Whether to use the enhanced Chi2 algorithm (default: FALSE)

Value

A list containing:

  • id: Vector of numeric IDs for each bin

  • bin: Vector of bin names (intervals)

  • woe: Vector of Weight of Evidence values for each bin

  • iv: Vector of Information Value for each bin

  • count: Vector of total counts for each bin

  • count_pos: Vector of positive class counts for each bin

  • count_neg: Vector of negative class counts for each bin

  • cutpoints: Vector of bin boundaries for prediction

  • converged: Boolean indicating whether the algorithm converged

  • iterations: Number of iterations run

  • total_iv: Total Information Value of the feature

  • monotonic: Boolean indicating if the bins have monotonic WoE

  • algorithm: Which algorithm was used (ChiMerge or Chi2)

  • requested_min_bins: Minimum bins requested in the function call

  • requested_max_bins: Maximum bins requested in the function call

Details

The ChiMerge algorithm (Kerber, 1992) uses chi-square statistics to determine when to merge adjacent bins. The chi-square statistic is calculated as:

$$\chi^2 = \sum_{i=1}^{2}\sum_{j=1}^{2} \frac{(O_{ij} - E_{ij})^2}{E_{ij}}$$

where \(O_{ij}\) is the observed frequency and \(E_{ij}\) is the expected frequency for bin i and class j.

The Chi2 algorithm (Liu & Setiono, 1995) extends ChiMerge with automated threshold determination and feature selection capabilities.

Weight of Evidence (WoE) is calculated as:

$$WoE = \ln(\frac{P(X|Y=1)}{P(X|Y=0)})$$

Information Value (IV) for each bin is calculated as:

$$IV = (P(X|Y=1) - P(X|Y=0)) * WoE$$

The algorithm works by:

  1. Creating initial bins based on the specified method (equal frequency or equal width)

  2. Enforcing the maximum bin count constraint if needed

  3. Iteratively merging adjacent bins with the lowest chi-square statistic

  4. Merging bins with frequency below bin_cutoff

  5. Enforcing monotonicity of WoE across bins

  6. Final enforcement of bin count constraints

  7. Calculating WoE and IV for the final bins

The chi_merge_threshold parameter controls the statistical significance level for merging. A value of 0.05 corresponds to a 95% confidence level.

References:

  • Kerber, R. (1992). ChiMerge: Discretization of Numeric Attributes. In Proceedings of the Tenth National Conference on Artificial Intelligence, AAAI'92, pages 123-128.

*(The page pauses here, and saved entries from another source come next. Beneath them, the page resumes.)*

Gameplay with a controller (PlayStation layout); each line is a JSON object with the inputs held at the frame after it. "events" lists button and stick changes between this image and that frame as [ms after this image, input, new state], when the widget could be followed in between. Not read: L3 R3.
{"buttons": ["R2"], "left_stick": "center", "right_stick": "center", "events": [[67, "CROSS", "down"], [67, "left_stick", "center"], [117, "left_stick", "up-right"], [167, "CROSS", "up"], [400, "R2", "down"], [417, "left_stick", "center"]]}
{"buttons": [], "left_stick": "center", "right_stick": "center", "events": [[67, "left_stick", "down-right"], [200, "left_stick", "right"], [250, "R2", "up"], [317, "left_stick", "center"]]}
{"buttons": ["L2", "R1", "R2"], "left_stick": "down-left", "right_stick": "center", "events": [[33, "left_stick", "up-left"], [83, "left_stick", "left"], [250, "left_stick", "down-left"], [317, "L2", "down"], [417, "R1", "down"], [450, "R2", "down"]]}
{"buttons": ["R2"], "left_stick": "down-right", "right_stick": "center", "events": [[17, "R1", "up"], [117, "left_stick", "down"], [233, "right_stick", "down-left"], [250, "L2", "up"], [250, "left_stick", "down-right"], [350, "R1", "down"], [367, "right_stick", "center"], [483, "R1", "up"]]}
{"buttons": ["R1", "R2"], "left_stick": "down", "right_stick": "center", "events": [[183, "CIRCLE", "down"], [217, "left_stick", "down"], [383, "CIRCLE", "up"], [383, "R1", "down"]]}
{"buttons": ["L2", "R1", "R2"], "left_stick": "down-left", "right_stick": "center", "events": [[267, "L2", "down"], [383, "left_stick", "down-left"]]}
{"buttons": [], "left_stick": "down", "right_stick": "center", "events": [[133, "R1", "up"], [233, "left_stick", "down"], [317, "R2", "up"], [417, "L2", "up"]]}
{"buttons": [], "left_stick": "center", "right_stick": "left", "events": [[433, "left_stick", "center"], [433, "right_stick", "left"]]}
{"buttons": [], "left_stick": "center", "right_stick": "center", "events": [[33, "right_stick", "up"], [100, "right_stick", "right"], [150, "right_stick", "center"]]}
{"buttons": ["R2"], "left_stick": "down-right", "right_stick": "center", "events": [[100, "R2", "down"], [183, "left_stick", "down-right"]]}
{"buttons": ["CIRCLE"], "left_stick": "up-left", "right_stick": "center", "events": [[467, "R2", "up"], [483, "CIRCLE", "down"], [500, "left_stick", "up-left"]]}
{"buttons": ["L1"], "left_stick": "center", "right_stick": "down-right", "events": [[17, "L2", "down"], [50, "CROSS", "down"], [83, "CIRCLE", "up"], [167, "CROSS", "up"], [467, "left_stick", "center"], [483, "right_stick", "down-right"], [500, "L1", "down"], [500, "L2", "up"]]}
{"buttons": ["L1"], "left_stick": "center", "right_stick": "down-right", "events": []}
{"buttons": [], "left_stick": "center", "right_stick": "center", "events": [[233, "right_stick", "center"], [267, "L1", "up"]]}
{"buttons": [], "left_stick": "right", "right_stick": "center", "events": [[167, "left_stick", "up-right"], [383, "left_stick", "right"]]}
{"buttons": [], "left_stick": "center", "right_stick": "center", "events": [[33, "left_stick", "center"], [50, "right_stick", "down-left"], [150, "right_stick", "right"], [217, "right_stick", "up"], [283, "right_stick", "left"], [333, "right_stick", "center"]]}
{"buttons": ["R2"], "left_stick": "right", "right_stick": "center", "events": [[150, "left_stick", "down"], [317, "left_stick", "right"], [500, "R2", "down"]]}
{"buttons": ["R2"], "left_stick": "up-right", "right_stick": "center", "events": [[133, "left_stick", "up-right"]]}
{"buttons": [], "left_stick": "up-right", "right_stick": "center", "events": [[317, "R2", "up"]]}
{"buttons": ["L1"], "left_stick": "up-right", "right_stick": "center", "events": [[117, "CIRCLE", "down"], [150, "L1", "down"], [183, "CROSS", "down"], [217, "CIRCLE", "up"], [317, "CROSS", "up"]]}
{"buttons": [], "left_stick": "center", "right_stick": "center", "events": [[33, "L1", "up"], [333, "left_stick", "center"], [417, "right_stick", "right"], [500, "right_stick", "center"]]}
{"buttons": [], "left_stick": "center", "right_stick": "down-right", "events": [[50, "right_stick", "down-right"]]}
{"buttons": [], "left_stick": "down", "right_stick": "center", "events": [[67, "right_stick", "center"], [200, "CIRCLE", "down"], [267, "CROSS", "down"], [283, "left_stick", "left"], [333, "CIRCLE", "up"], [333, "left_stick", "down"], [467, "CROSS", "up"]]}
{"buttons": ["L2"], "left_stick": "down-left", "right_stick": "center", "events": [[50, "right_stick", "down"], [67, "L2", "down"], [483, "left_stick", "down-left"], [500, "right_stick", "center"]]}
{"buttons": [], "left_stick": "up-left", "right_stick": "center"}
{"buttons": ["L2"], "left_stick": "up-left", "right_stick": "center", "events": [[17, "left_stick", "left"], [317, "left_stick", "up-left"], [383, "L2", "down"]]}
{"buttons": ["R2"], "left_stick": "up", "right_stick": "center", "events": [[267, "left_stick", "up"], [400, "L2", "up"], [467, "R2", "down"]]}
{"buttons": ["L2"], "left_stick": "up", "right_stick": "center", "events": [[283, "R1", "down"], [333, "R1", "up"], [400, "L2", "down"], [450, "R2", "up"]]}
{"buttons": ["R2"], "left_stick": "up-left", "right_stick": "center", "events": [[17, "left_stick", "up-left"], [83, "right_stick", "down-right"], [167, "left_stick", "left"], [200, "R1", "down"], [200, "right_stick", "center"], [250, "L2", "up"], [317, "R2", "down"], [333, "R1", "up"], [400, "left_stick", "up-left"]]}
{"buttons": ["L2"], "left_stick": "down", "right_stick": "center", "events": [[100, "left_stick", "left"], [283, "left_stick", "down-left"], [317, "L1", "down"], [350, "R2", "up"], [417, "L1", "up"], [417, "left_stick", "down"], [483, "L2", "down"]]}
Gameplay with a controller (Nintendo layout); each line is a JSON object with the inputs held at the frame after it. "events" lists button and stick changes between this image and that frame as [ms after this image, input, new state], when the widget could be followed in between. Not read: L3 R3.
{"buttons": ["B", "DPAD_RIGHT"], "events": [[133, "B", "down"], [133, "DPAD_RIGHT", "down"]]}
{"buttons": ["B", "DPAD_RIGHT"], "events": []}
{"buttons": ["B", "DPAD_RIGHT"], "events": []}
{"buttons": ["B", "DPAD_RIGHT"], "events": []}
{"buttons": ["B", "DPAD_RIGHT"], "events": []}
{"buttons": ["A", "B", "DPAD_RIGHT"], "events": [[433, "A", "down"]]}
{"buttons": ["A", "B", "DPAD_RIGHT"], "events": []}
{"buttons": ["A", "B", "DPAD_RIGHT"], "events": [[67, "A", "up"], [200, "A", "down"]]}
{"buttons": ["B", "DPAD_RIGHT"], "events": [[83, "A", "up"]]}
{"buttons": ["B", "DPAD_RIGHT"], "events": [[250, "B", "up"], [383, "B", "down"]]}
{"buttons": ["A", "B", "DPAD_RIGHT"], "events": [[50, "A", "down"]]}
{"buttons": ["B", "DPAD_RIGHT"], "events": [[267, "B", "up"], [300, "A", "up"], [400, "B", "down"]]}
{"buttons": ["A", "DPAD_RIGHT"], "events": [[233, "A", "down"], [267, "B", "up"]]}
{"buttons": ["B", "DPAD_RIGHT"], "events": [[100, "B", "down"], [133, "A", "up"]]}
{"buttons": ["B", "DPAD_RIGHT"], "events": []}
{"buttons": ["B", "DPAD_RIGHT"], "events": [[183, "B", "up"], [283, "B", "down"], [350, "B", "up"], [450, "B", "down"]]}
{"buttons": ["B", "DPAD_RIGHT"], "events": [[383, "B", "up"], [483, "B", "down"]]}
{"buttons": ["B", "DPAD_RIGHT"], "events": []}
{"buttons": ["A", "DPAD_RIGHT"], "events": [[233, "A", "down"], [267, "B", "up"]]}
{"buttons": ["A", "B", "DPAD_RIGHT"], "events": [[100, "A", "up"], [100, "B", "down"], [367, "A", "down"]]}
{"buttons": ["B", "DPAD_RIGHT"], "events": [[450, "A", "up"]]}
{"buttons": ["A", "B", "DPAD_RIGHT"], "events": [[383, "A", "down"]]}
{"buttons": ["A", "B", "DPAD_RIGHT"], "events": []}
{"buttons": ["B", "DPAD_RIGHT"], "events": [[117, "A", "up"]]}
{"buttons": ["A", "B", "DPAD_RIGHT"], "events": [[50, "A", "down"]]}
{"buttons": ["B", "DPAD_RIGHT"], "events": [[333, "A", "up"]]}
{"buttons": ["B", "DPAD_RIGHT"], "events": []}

  • Liu, H. & Setiono, R. (1995). Chi2: Feature Selection and Discretization of Numeric Attributes. In Proceedings of the 7th IEEE International Conference on Tools with Artificial Intelligence, pages 388-391.

  • Zeng, G. (2014). A necessary condition for a good binning algorithm in credit scoring. Applied Mathematical Sciences, 8(65), 3229-3242.

Examples

if (FALSE) { # \dontrun{
# Example data
set.seed(123)
n <- 1000
feature <- rnorm(n)
# Target with some relationship to feature
target <- rbinom(n, 1, plogis(0.5 * feature))

# Run optimal binning with ChiMerge
result <- optimal_binning_numerical_cm(target, feature, min_bins = 3, max_bins = 6)

# Use Chi2 algorithm instead
result_chi2 <- optimal_binning_numerical_cm(target, feature, min_bins = 3, 
                                           max_bins = 6, use_chi2_algorithm = TRUE)

# View results
print(result)
} # }